I studied Constitutional law pretty extensively back in law school, and I definitely don't remember seeing any language like that in there. Could you please cite the clause you're referring to?
Since you are the expert on Constitutional law, you know that the "powers not delegated to the United States by the Constitution, nor prohibited by it to the States, are reserved to the States respectively, or to the people."  Since there isn't any clause which gives the federal government authority over education, education is "reserved to the States".

CraigStern

Right--there isn't actually any language saying that Congress cannot offer financial incentives to the states to undertake certain actions with regard to education. Even the most conservative justices on the Supreme Court do not think that this runs afoul of the 10th Amendment. For examples of legislation that does, see New York v. United States and Printz v. United States.

SmartyPants

Craig, you got to read everything so you don't take something out of context:
Quote from: SmartyPants on September 25, 2011, 03:53:53 PMThe US constitution says that education is left to the states, so the federal government can't make laws regulating education.  To get around this, the federal government takes more money from its citizens and then coerces the states into enforcing federal policy. Since the US is massive and diverse, a solution that works in one state may not work in another, so the federal one-size-fits-all approach doesn't work.  The federal government should lower taxes and education spending, so the states can tax more and spend more wisely.
I was trying to explain to Duckling that the federal government doesn't have the power to regulate education, so they use federal grants to "get around" the Constitution and to unofficially regulate education.  I never said it was unconstitutional to use federal grants to pressure states into enforcing policies that the federal government doesn't have the power to regulate.

ArtDrake

Sorry, Mr.
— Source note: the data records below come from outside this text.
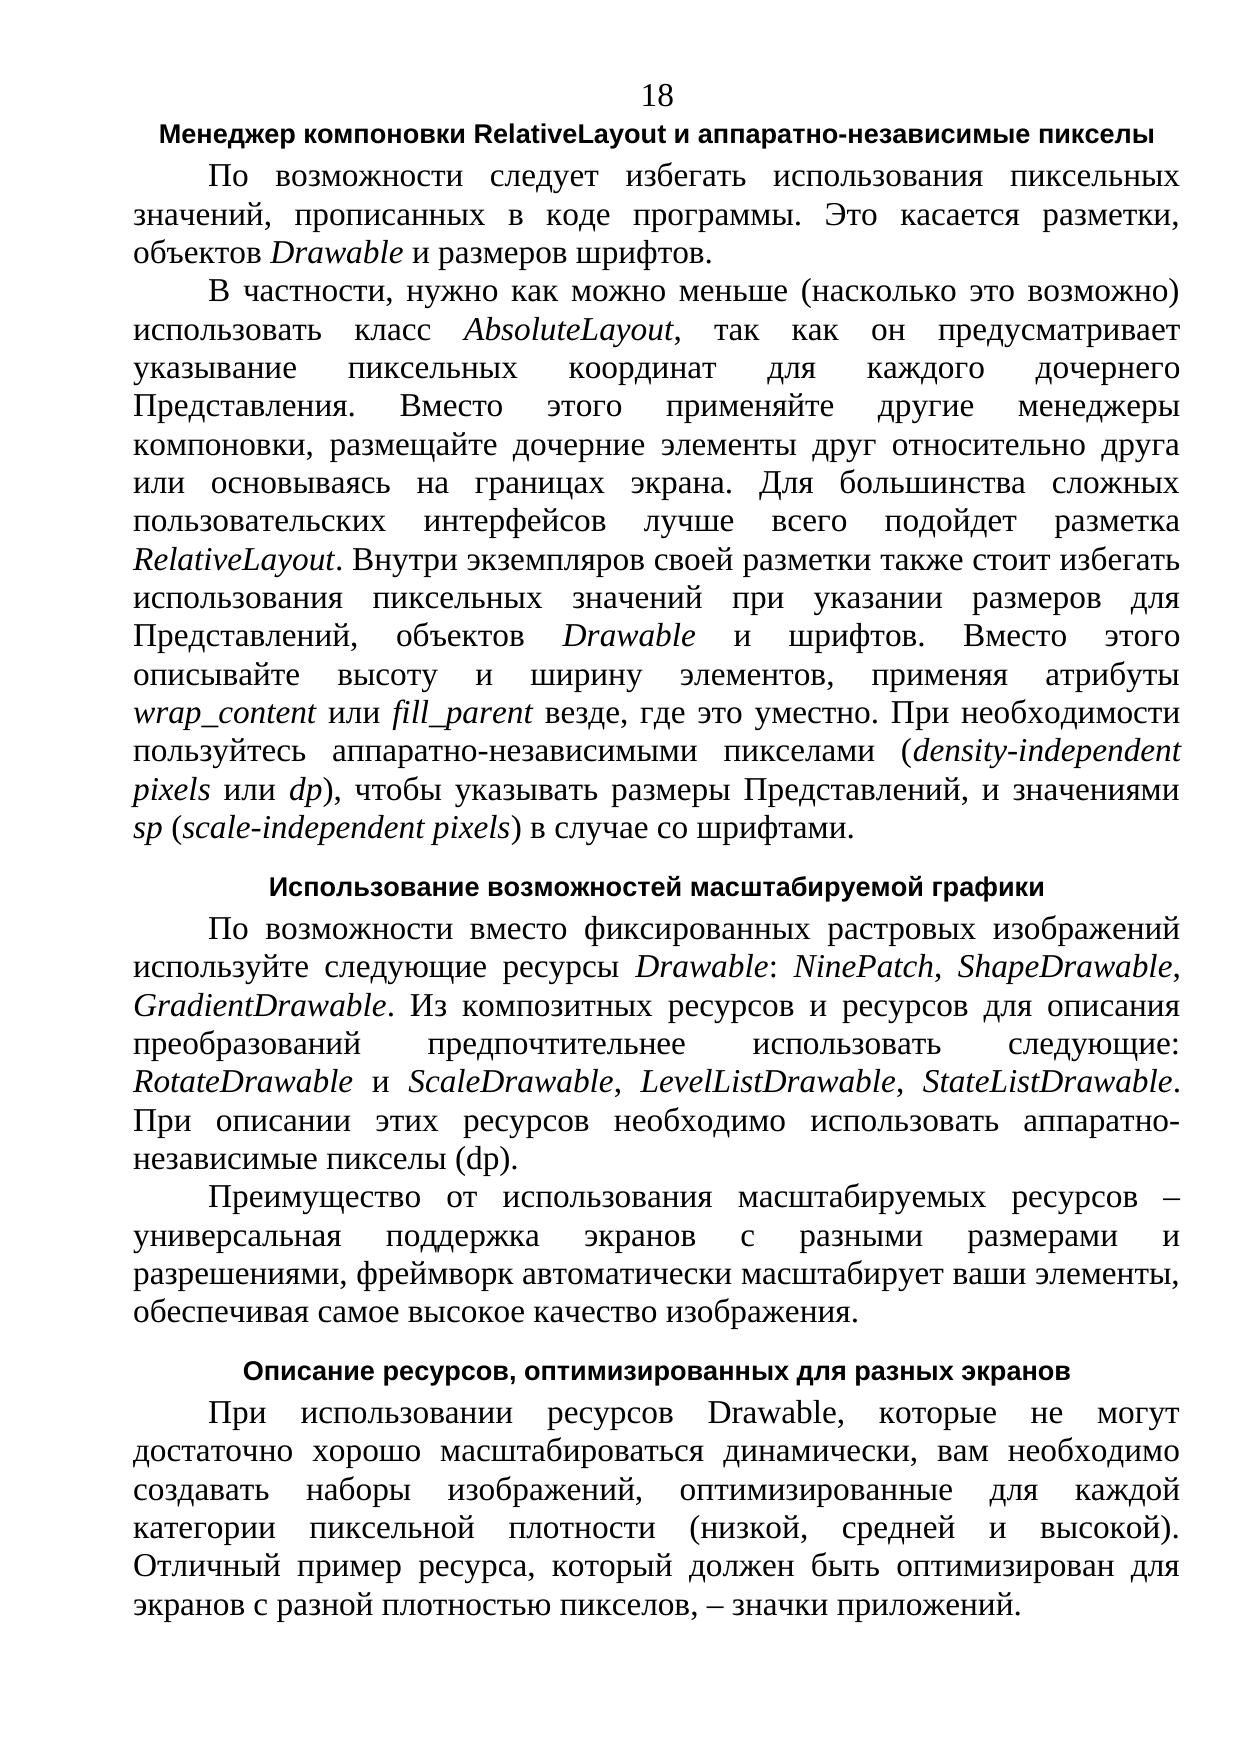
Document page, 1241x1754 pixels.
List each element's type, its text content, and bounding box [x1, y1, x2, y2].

text По возможности следует избегать использования пиксельных значений, прописанных в коде программы. Это касается разметки, объектов Drawable и размеров шрифтов. [133, 156, 1181, 271]
subtitle Описание ресурсов, оптимизированных для разных экранов [133, 1355, 1181, 1386]
subtitle Использование возможностей масштабируемой графики [133, 871, 1181, 902]
text В частности, нужно как можно меньше (насколько это возможно) использовать класс AbsoluteLayout, так как он предусматривает указывание пиксельных координат для каждого дочернего Представления. Вместо этого применяйте другие менеджеры компоновки, размещайте дочерние элементы друг относительно друга или основываясь на границах экрана. Для большинства сложных пользовательских интерфейсов лучше всего подойдет разметка RelativeLayout. Внутри экземпляров своей разметки также стоит избегать использования пиксельных значений при указании размеров для Представлений, объектов Drawable и шрифтов. Вместо этого описывайте высоту и ширину элементов, применяя атрибуты wrap_content или fill_parent везде, где это уместно. При необходимости пользуйтесь аппаратно-независимыми пикселами (density-independent pixels или dp), чтобы указывать размеры Представлений, и значениями sp (scale-independent pixels) в случае со шрифтами. [133, 271, 1181, 846]
text При использовании ресурсов Drawable, которые не могут достаточно хорошо масштабироваться динамически, вам необходимо создавать наборы изображений, оптимизированные для каждой категории пиксельной плотности (низкой, средней и высокой). Отличный пример ресурса, который должен быть оптимизирован для экранов с разной плотностью пикселов, ‒ значки приложений. [133, 1392, 1181, 1622]
text По возможности вместо фиксированных растровых изображений используйте следующие ресурсы Drawable: NinePatch, ShapeDrawable, GradientDrawable. Из композитных ресурсов и ресурсов для описания преобразований предпочтительнее использовать следующие: RotateDrawable и ScaleDrawable, LevelListDrawable, StateListDrawable. При описании этих ресурсов необходимо использовать аппаратно-независимые пикселы (dp). [133, 908, 1181, 1176]
text Преимущество от использования масштабируемых ресурсов ‒ универсальная поддержка экранов с разными размерами и разрешениями, фреймворк автоматически масштабирует ваши элементы, обеспечивая самое высокое качество изображения. [133, 1176, 1181, 1330]
subtitle Менеджер компоновки RelativeLayout и аппаратно-независимые пикселы [133, 118, 1181, 149]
Stern. That was my fault. I left the conversation at a point where someone attempting to reply to SmartyPants might lack the full context of his argument without extensive backreading.

SmartyPants

Quote from: SmartyPants on September 20, 2011, 07:11:25 PMDoes it sound reasonable for people who lose 0% to 15% of their income to federal income taxes to say that the people who lose 28% to 35% of their income aren't paying their fair share?

ArtDrake

It depends on what each is getting in return for those percentages of their income.

SmartyPants

Quote from: Duckling on October 03, 2011, 10:06:43 PMIt depends on what each is getting in return for those percentages of their income.
Do you think the bottom 50% of Americans who don't pay any federal income taxes get more from the government then they pay into it?  Is it right for them to say that the rich aren't paying their fair share?

Fun fact: The wealthy paid a greater percentage of the total federal income taxes under Bush then Clinton.

CraigStern


SmartyPants

Quote from: CraigStern on October 05, 2011, 03:52:36 PMFor what it's worth, it looks like Reagan was on the Democrats' side on this one:
http://thinkprogress.org/progress-report/the-reagan-speech-todays-gop-doesnt-want-you-to-see/
Excuse me for not taking your link to a bias website seriously. 

Your link is taking things out of context.  Reagan's supply-side economics and Obama's Keynesian economics don't share similar beliefs on taxes.  When Obama is talking about closing "loopholes", he is talking about taxing the rich more for capital gains (despite the detrimental harm it would do to the stock market).  When Reagan is talking about closing "loopholes", he is talking about removing unreasonable tax breaks and tax shelters.  Obama wants to "spread the wealth around", while Reagan broadened the tax base, decreased capital gains, decreased overall taxes, and improved the economy.
Current Republicans want tax reform where they can close tax loopholes that people abuse, while Democrats mostly want to raise the taxes on high income earners so they can spend more.

CraigStern

Are you saying that that footage of Reagan is fraudulent? Clearly he was in favor of closing that particular tax loophole, whatever his broader philosophies were.